Federal investigators were able to hack into an air traffic control tower, weather systems and traffic flow management computers as part of a wide-ranging cyber security audit of the US FAA's air traffic control infrastructure.
The audit results, published 4 May by the Transportation Department's Office of Inspector General (OIG), concluded that "web applications used in supporting ATC systems operations are not properly secured to prevent attacks or unauthorized access".
In addition, the OIG found that the FAA has not established "adequate intrusion-detection capability" to monitor and detect potential cyber security incidents at ATC facilities.
Initiated at the request of House aviation subcommittee members, John Mica and Tom Petri, the audit set out to determine if the FAA's increased use of commercial software and internet protocol (IP)-based technologies in air traffic modernization projects pose a higher security risk than the proprietary software platforms previously used.
"Now, attackers can take advantage of software vulnerabilities in commercial IP products to exploit ATC systems," the audit finds, "which is especially worrisome at a time when the nation is facing increased threats from sophisticated nation-state-sponsored cyber attacks."
For the report, investigators tested 70 web applications, some of which are used to disseminate information to the public over the internet, including communications frequencies for pilots and controllers. Others were used internally within the FAA to support eight ATC systems. "Our test identified a total of 763 high-risk, 504 medium-risk and 2,590 low-risk vulnerabilities, such as weak passwords and unprotected critical file folders," the report states.

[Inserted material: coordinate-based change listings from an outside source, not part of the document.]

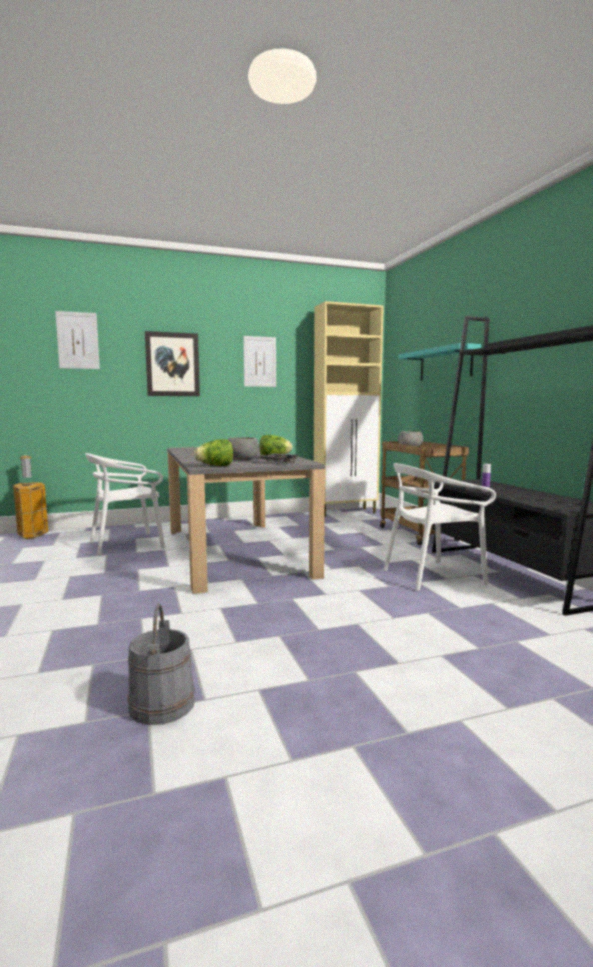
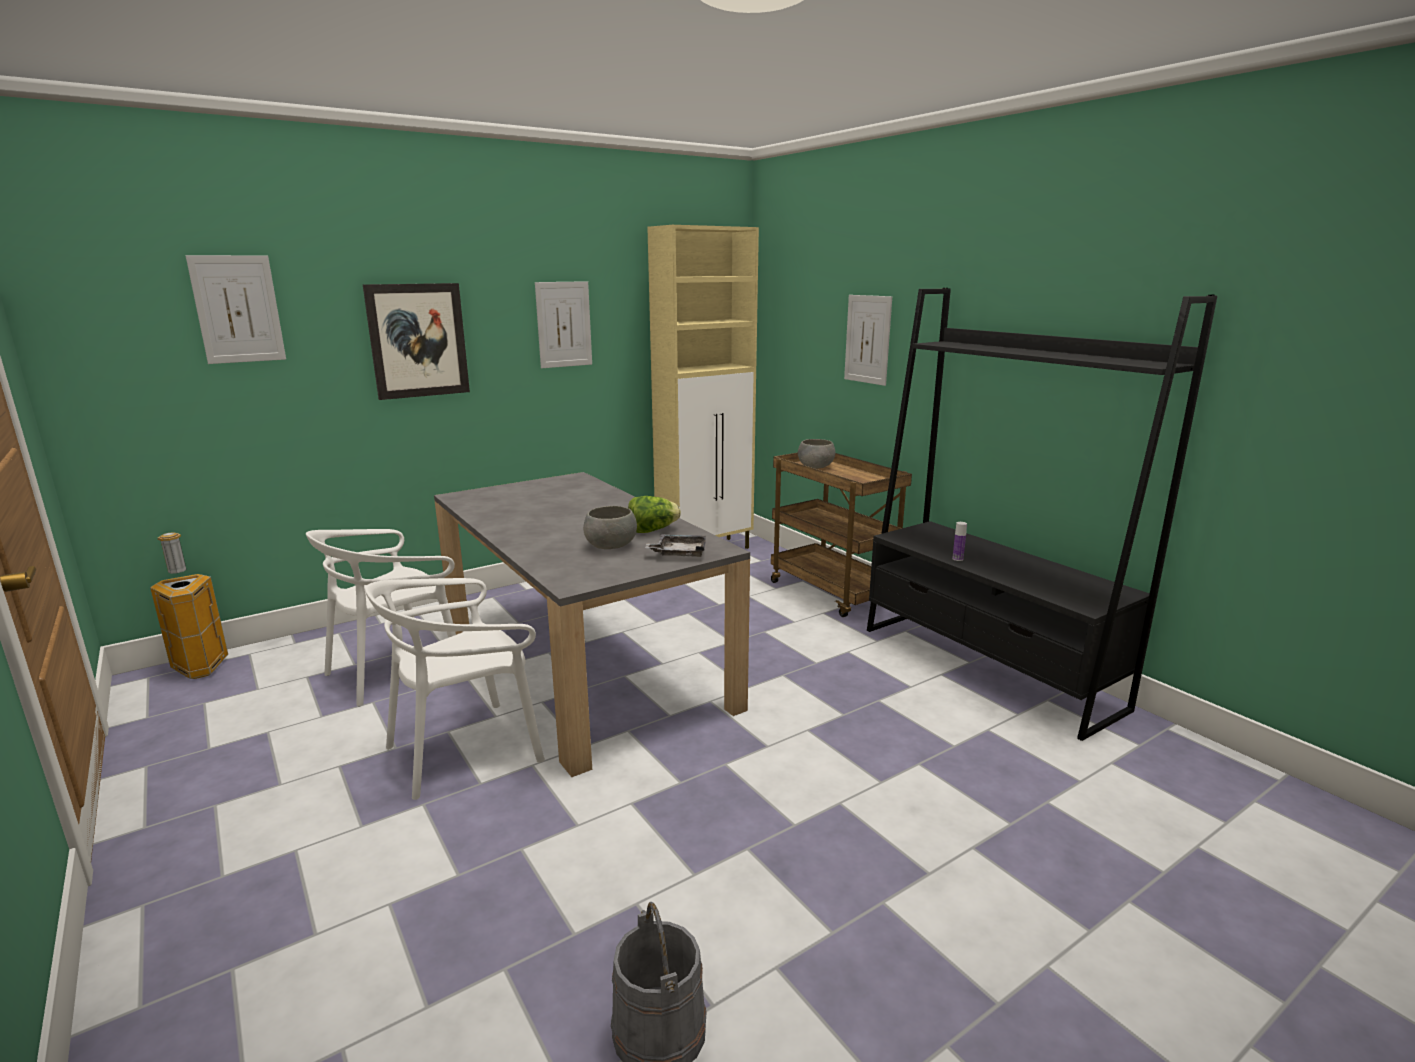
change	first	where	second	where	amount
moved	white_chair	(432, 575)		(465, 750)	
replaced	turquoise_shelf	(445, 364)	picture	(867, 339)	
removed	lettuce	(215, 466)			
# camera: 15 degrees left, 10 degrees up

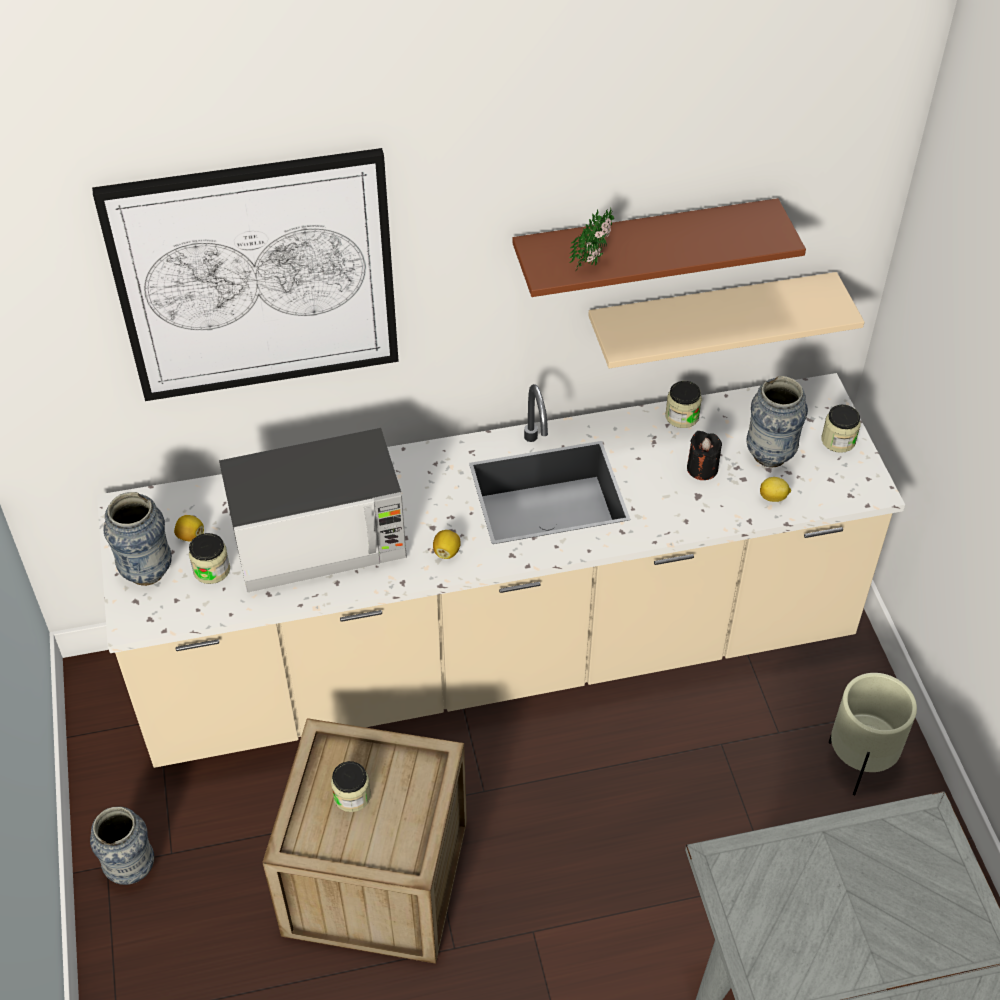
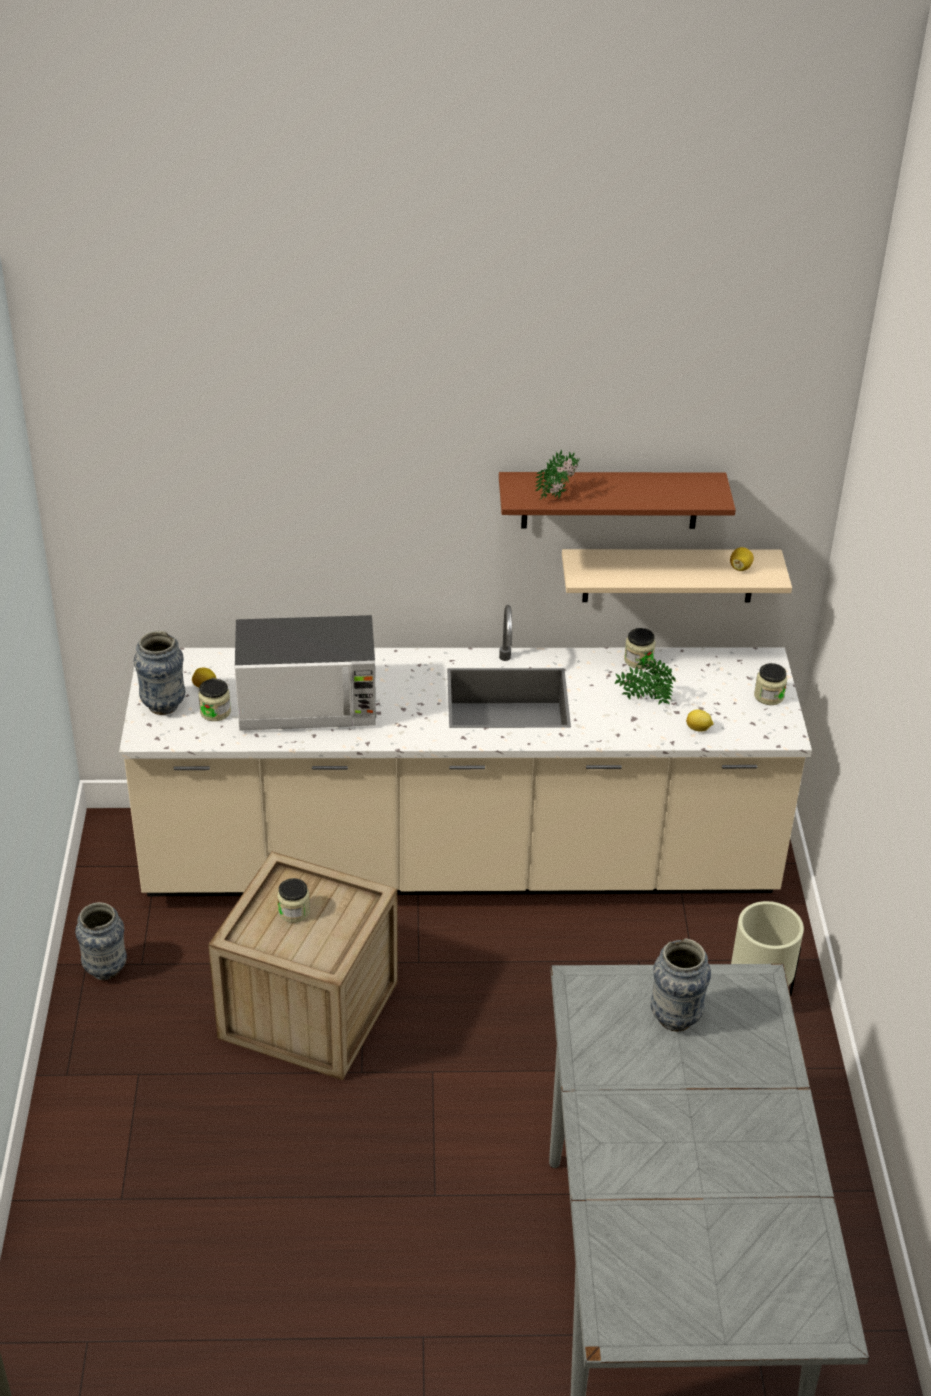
change	first	where	second	where	amount
replaced	black_candle	(702, 468)	potted_plant	(644, 699)	
moved	vase	(769, 455)		(675, 1018)	
moved	lemon	(447, 552)		(740, 568)	
removed	picture	(256, 277)			
# camera: 10 degrees right, 10 degrees down

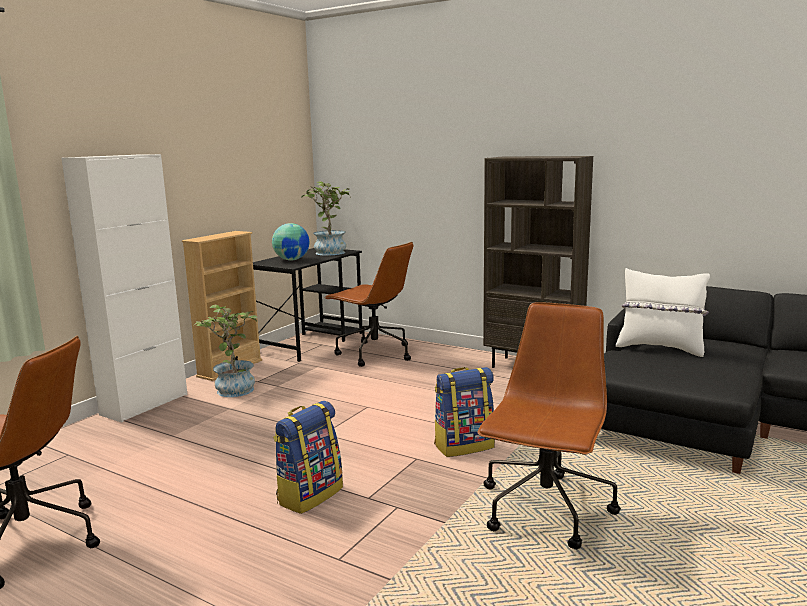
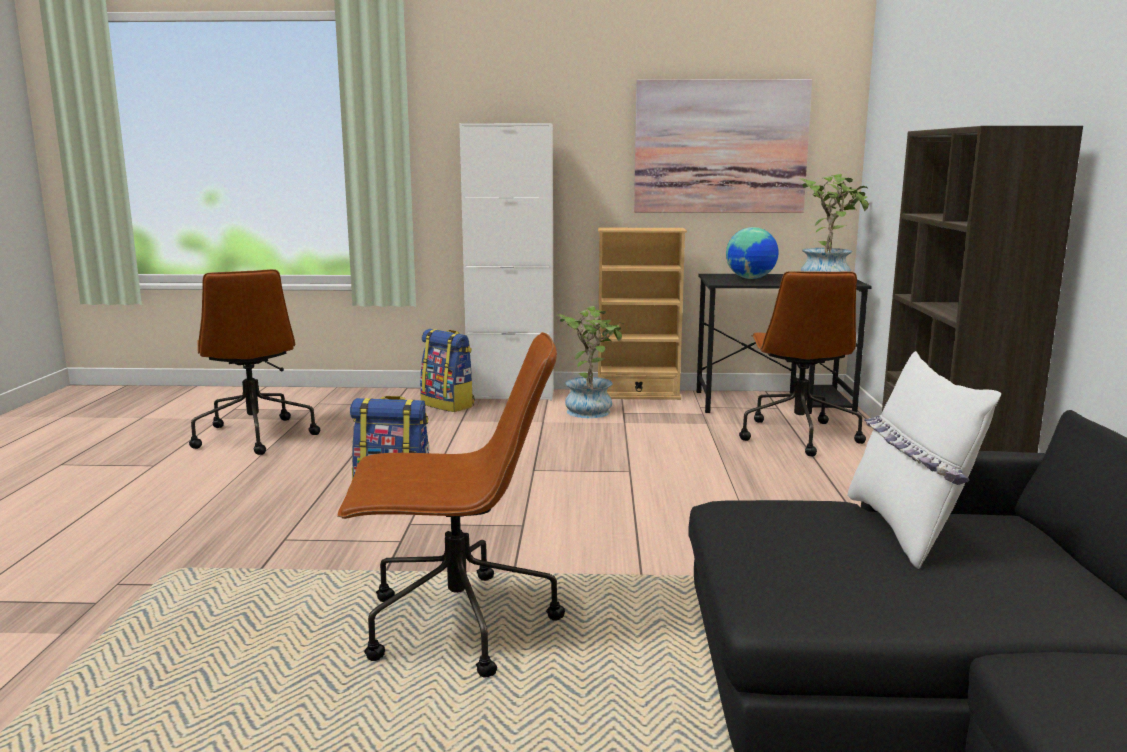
change	first	where	second	where	amount
moved	backpack	(464, 446)		(448, 405)	
added			picture	(720, 147)	
# camera: 60 degrees right, 0 degrees up

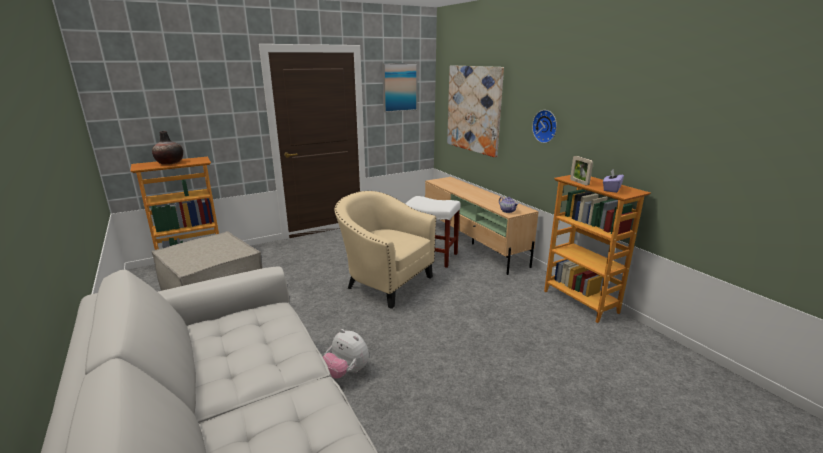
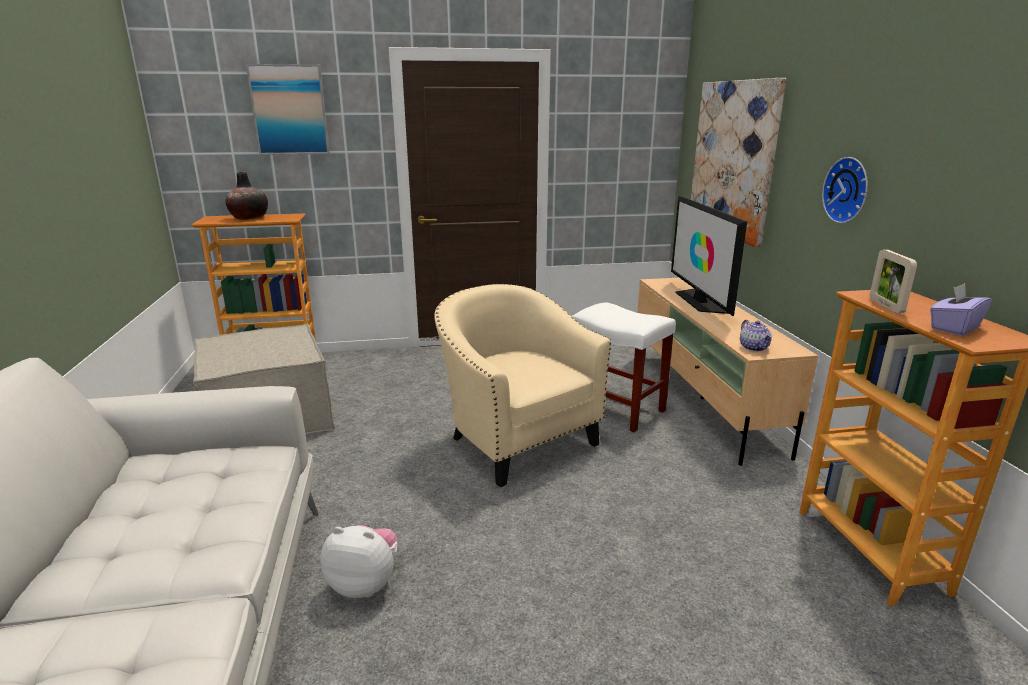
change	first	where	second	where	amount
moved	picture	(399, 87)		(289, 110)	
turned	plush_toy	(346, 372)		(365, 583)	135 degrees clockwise
added			television	(699, 301)	
# camera: 20 degrees right, 0 degrees up

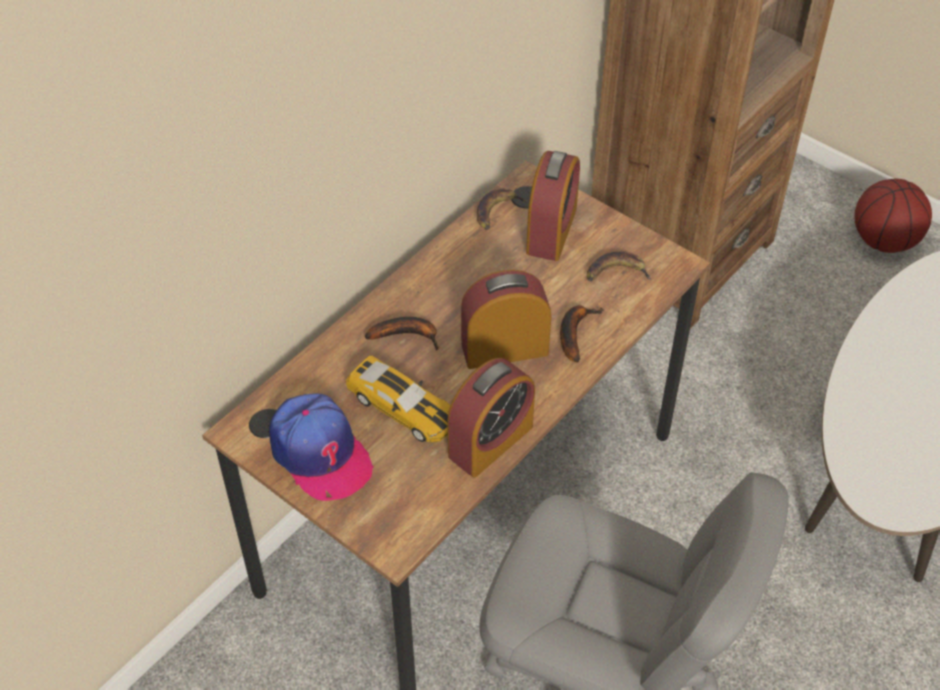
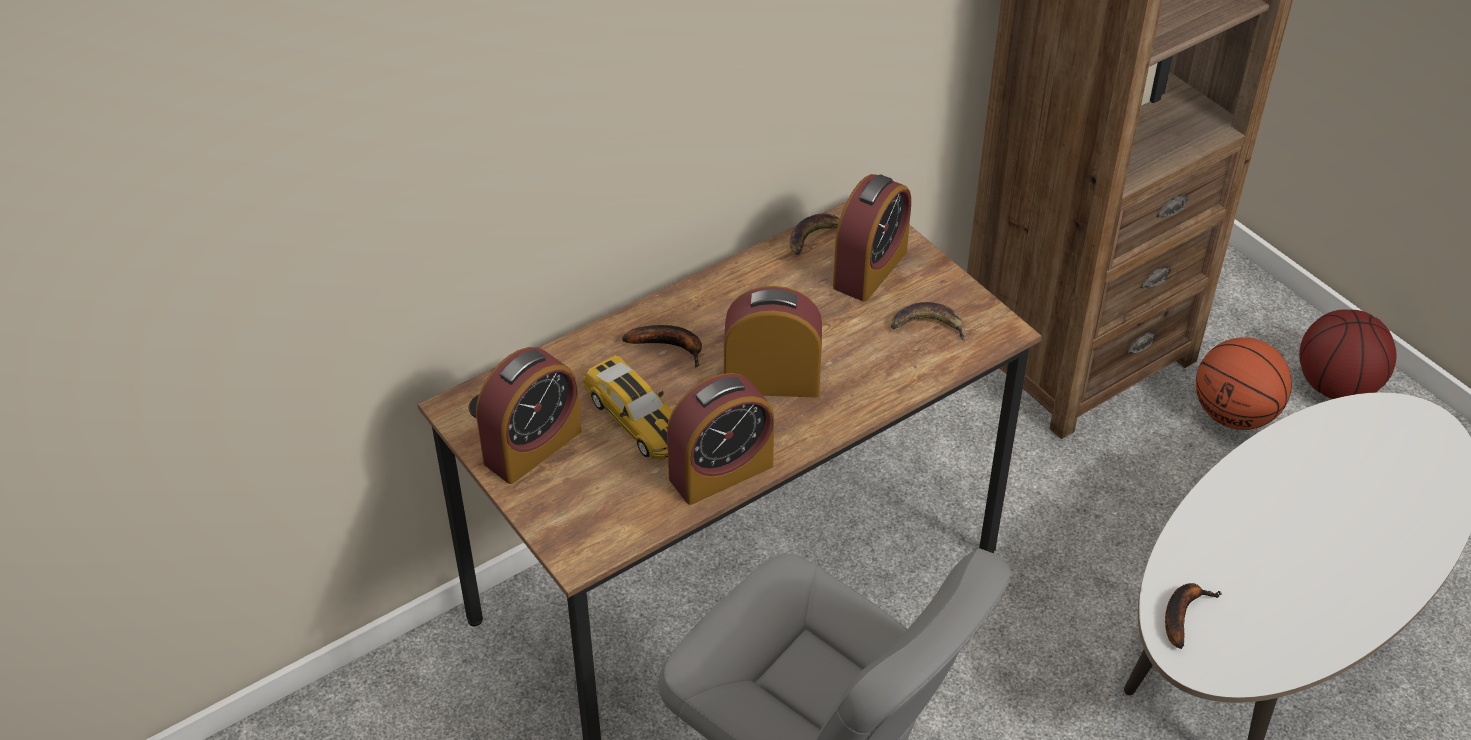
change	first	where	second	where	amount
replaced	cap	(320, 453)	alarm_clock	(532, 447)	
moved	banana	(574, 333)		(1182, 613)	
added			basketball	(1234, 414)	
# camera: 15 degrees right, 5 degrees down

The OIG says that by exploiting the vulnerabilities, the public could gain "unauthorized access" to information stored on the web application computers and further that internal FAA users, including employees, contractors, industry partners, could gain unauthorized access to ATC systems. The vulnerabilities could allow attackers to compromise FAA user computers by injecting malicious code into those devices, the report states.
The OIG says that in fiscal year 2008, more than 800 cyber incident reports were issued to the FAA's air traffic organization and that by year's end, 150 had not been "remediated, including critical incidents in which hackers may have taken over control of ATO computers".
Congressman Mica says: "Our concerns about the cyber security of the US air traffic control system are validated by this report. FAA systems are vulnerable to cyber terrorist attacks."